Kattunayakar

Regions with significant populations
- Tamil Nadu, Karnataka, Kerala, Andhra Pradesh

Languages
- Dravidian languages

Religion
- Hinduism

Related ethnic groups
- Dravidian; Malayali people; Tamil people; Kannada people;

= Kattunayakan =

Scheduled tribe in four Indian states

Kattunayakan (also Kattunayakar) or Jenu Kuruba is a designated scheduled tribe in the Indian states of Tamil Nadu, Karnataka, Kerala, and Andhra Pradesh. The word means 'king of the jungle' in Tamil and Malayalam. They are one of the earliest known inhabitants of the Western Ghats, who are engaged in the collection and gathering of forest produce, mainly wild honey and wax.

The men wear short dhotis and half-sleeved shirts. The women attach a long single piece of cloth round their body just below the neck, leaving the shoulders and arms bare. Child marriages were common before the 1990s, but now the girls marry after attaining puberty. Monogamy is the general rule among the community.

On 12 March 2023, an Indian production documentary that follows the people of this tribe as they look after and nurture abandoned elephants, The Elephant Whisperers, won the Academy Award for Best Documentary Short Film.

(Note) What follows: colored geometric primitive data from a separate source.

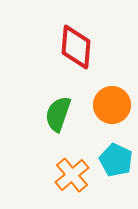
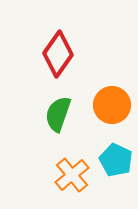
red diamond: moved 18 px left, 7 px down; rotated 30 degrees clockwise
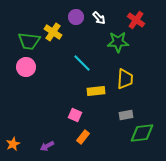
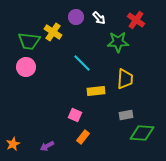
green diamond: rotated 10 degrees clockwise
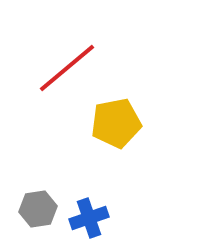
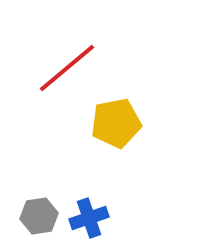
gray hexagon: moved 1 px right, 7 px down
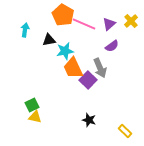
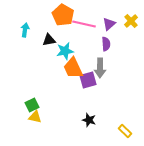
pink line: rotated 10 degrees counterclockwise
purple semicircle: moved 6 px left, 2 px up; rotated 56 degrees counterclockwise
gray arrow: rotated 24 degrees clockwise
purple square: rotated 30 degrees clockwise
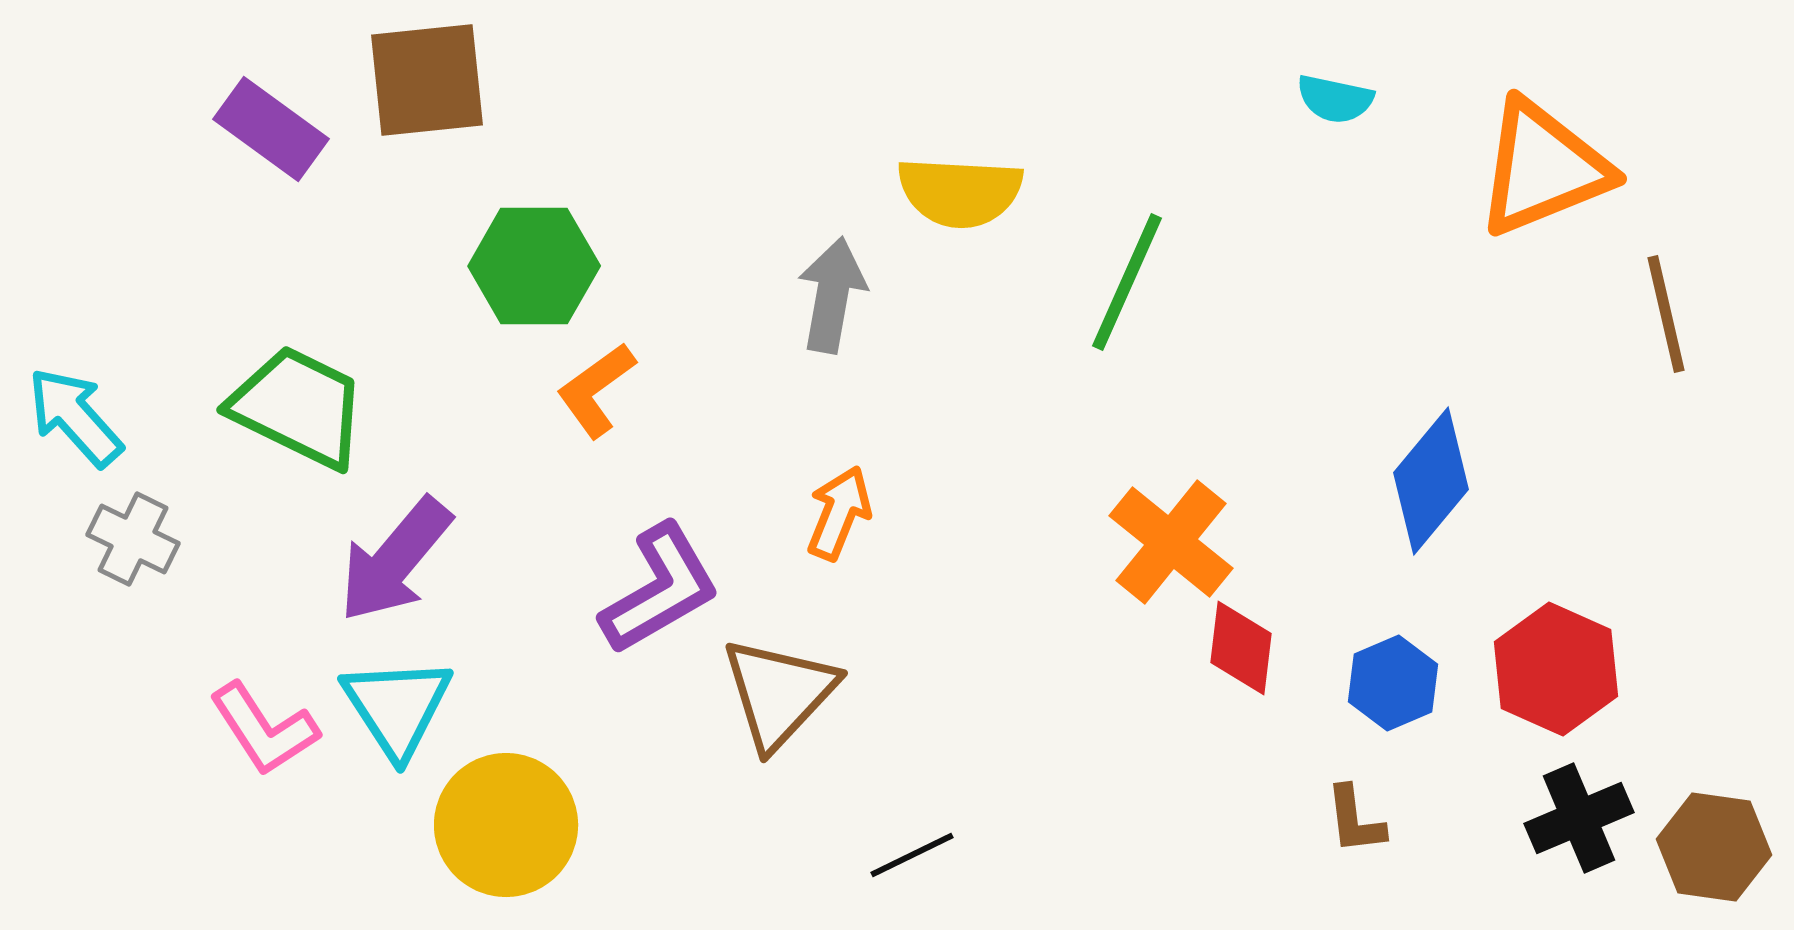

Kattunayakan believe in Hinduism and speak a language which is a mixture of all Dravidian languages. They also worship animals, birds, trees, rock hillocks, and snakes, along with the other Hindu deities. The main deity of the tribe is Lord Shiva and Nayakkar under the name of Bhairava. Kattunayakars are fond of music, songs, and dancing. They are also called Cholanaickar and Pathinaickars.

== Jenu Kuruba==

In 1982, Kattunayakan and Jenu Kuruba were considered as two different tribes. In a 1988 study, several members of the Kattunayakan considered their tribe to be the same as the Jenu Kuruba tribe.

==Kerala==
Kattunayakan are one of the five ancient tribal groups in Kerala. They live very much in tune with nature. Hunting and collecting forest produce are the two main means of living for the Kattunayakan tribe. However, the restrictions to protect native forest and wildlife have forced them to find work outside the forests. Although willing to work for very low wages, unemployment and poverty are very severe among the Kattunayakan. Another important factor for the tribe is the medicinal system and its close association with the culture. They use traditional medicines for common ailments, but they use modern medicines in an emergency. Even then they only use modern medicine after seeking consent from "God" by the chieftain or priest (generally both roles are taken by the same person), through a well-defined set of traditional rituals or poojas.